[QUESTIONS ON THE MATERIAL]
- A) According to the source text, which two notes make up the chord in La Monte Young's seventh composition?
- B) From the stored records, quote every line between the one containing "پروژه در شرایط" and the one containing "نتیجه‌گیری و آینده‌نگری", inclusive.

[SOURCE TEXT]
The title of the subsequent New York piece, (I Want) To Be Held (2020), paraphrases a text score from La Monte Young’s compendium Compositions 1960. The seventh composition is a single page that juxtaposes a two-note chord — B and F# — with the instruction “to be held for a long time.” This deceptively pared-down prompt, a call to push beyond what is conventional or even possible to play, became a historically significant catalyst for Fluxus, conceptual art, and minimalist music.

Adding the parenthetical (I Want) transforms a somewhat terse, canonical dictum into a plea for support and solidarity. A command becomes a request. Blending the political with the personal in this way became the thrust behind our live sets at New York’s Microscope Gallery and Hyphen Hub salon. The visuals and sound function as open-ended documents that reveal what is hidden, what is offered, and what is asked.

As visitors drifted into Microscope, they heard live police EMS audio against a backdrop of LED lightboxes displaying loops of digital fire. Across the hour, Carter sculpted a playlist of compositions, from disembodied trumpets to plaintive piano, which Day paired with swirling emojis, abstract patterns, and texts. The LEDs included snatches from operas and films about social exclusions and scapegoating, from the libretto of Benjamin Britten’s Billy Budd to the script of the 1990s psychological thriller The Spanish Prisoner, written and directed by David Mamet.

One thing we both contributed was breakup messages. In Carter’s case it was voicemails; in Day’s it was texts. We kept the identities of the other parties private, in order to open up a more general conversation about confusion, loss, and the act of reminiscing about a time since passed that, unconsciously, heavily affects the present. The connection between police signals and personal dialogue might at first seem counterintuitive, but it sets up a dialogue between eavesdropping and overhearing. There’s a simple power circuitry at play. Police in the US are considered by some as being effectively above the law and are thus above everyday citizens. Messages between lovers, on the other hand, might be one-to-one in theory but still have circumstantial power differentials.

What’s important in all of our works is that the ethics we address are not fixed but instead are in progress. They must be thought through in real time, by us and by the listener. They can’t be resolved through binary logic. This does not mean that we are morally neutral toward imbalances of power, but rather that we critically engage with them as active, complex fissures. This is why we use sound, implied or not, to reveal, dissect, and problematize turbulent social relations.

Stored records:

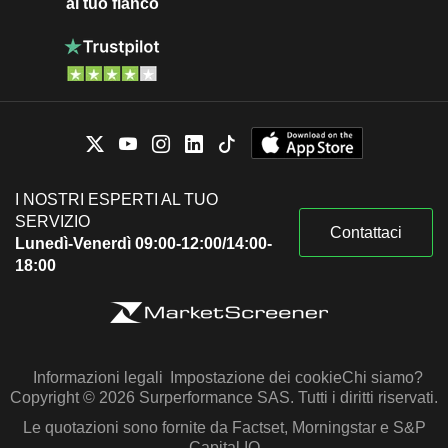
al tuo fianco
I NOSTRI ESPERTI AL TUO
SERVIZIO
Contattaci
Lunedì-Venerdì 09:00-12:00/14:00-
18:00
Informazioni legali
Impostazione dei cookie
Chi siamo?
Copyright © 2026 Surperformance SAS. Tutti i diritti riservati.
Le quotazioni sono fornite da Factset, Morningstar e S&P
Capital IQ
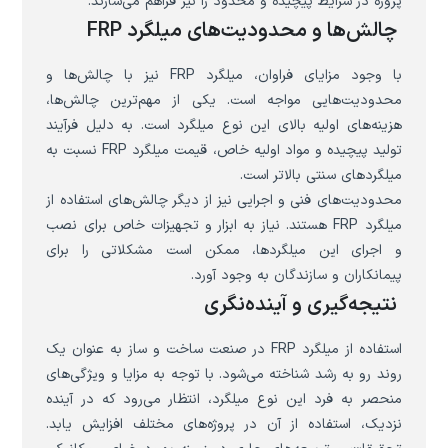
پروژه در شرایط پیچیده و محدود را نیز فراهم می‌سازند.
چالش‌ها و محدودیت‌های میلگرد FRP
با وجود مزایای فراوان، میلگرد FRP نیز با چالش‌ها و
محدودیت‌هایی مواجه است. یکی از مهم‌ترین چالش‌ها،
هزینه‌های اولیه بالای این نوع میلگرد است. به دلیل فرآیند
تولید پیچیده و مواد اولیه خاص، قیمت میلگرد FRP نسبت به
میلگردهای سنتی بالاتر است.
محدودیت‌های فنی و اجرایی نیز از دیگر چالش‌های استفاده از
میلگرد FRP هستند. نیاز به ابزار و تجهیزات خاص برای نصب
و اجرای این میلگردها، ممکن است مشکلاتی را برای
پیمانکاران و سازندگان به وجود آورد.
نتیجه‌گیری و آینده‌نگری
استفاده از میلگرد FRP در صنعت ساخت و ساز به عنوان یک
روند رو به رشد شناخته می‌شود. با توجه به مزایا و ویژگی‌های
منحصر به فرد این نوع میلگرد، انتظار می‌رود که در آینده
نزدیک، استفاده از آن در پروژه‌های مختلف افزایش یابد.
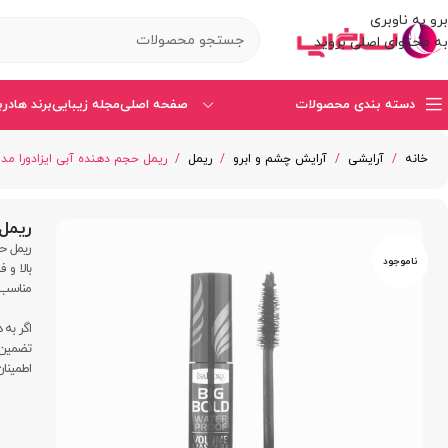
برو به ناوبری
به محتوای اصلی بروید
دسته بندی محصولات
صفحه اصلی
مجله زیبایی
برند ها
درب
خانه
/
آرایشی
/
آرایش چشم و ابرو
/
ریمل
/
ریمل حجم دهنده آبی ایزادورا مدل Big Bold ضد 
ریمل ح
ناموجود
بالا و
مناسب
اگر به دنبال ری
تضمین‌ک
اطمینان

[TASK-BY-TASK SOLUTIONS]
- A) B and F#.

- B)
پروژه در شرایط پیچیده و محدود را نیز فراهم می‌سازند.
چالش‌ها و محدودیت‌های میلگرد FRP
با وجود مزایای فراوان، میلگرد FRP نیز با چالش‌ها و
محدودیت‌هایی مواجه است. یکی از مهم‌ترین چالش‌ها،
هزینه‌های اولیه بالای این نوع میلگرد است. به دلیل فرآیند
تولید پیچیده و مواد اولیه خاص، قیمت میلگرد FRP نسبت به
میلگردهای سنتی بالاتر است.
محدودیت‌های فنی و اجرایی نیز از دیگر چالش‌های استفاده از
میلگرد FRP هستند. نیاز به ابزار و تجهیزات خاص برای نصب
و اجرای این میلگردها، ممکن است مشکلاتی را برای
پیمانکاران و سازندگان به وجود آورد.
نتیجه‌گیری و آینده‌نگری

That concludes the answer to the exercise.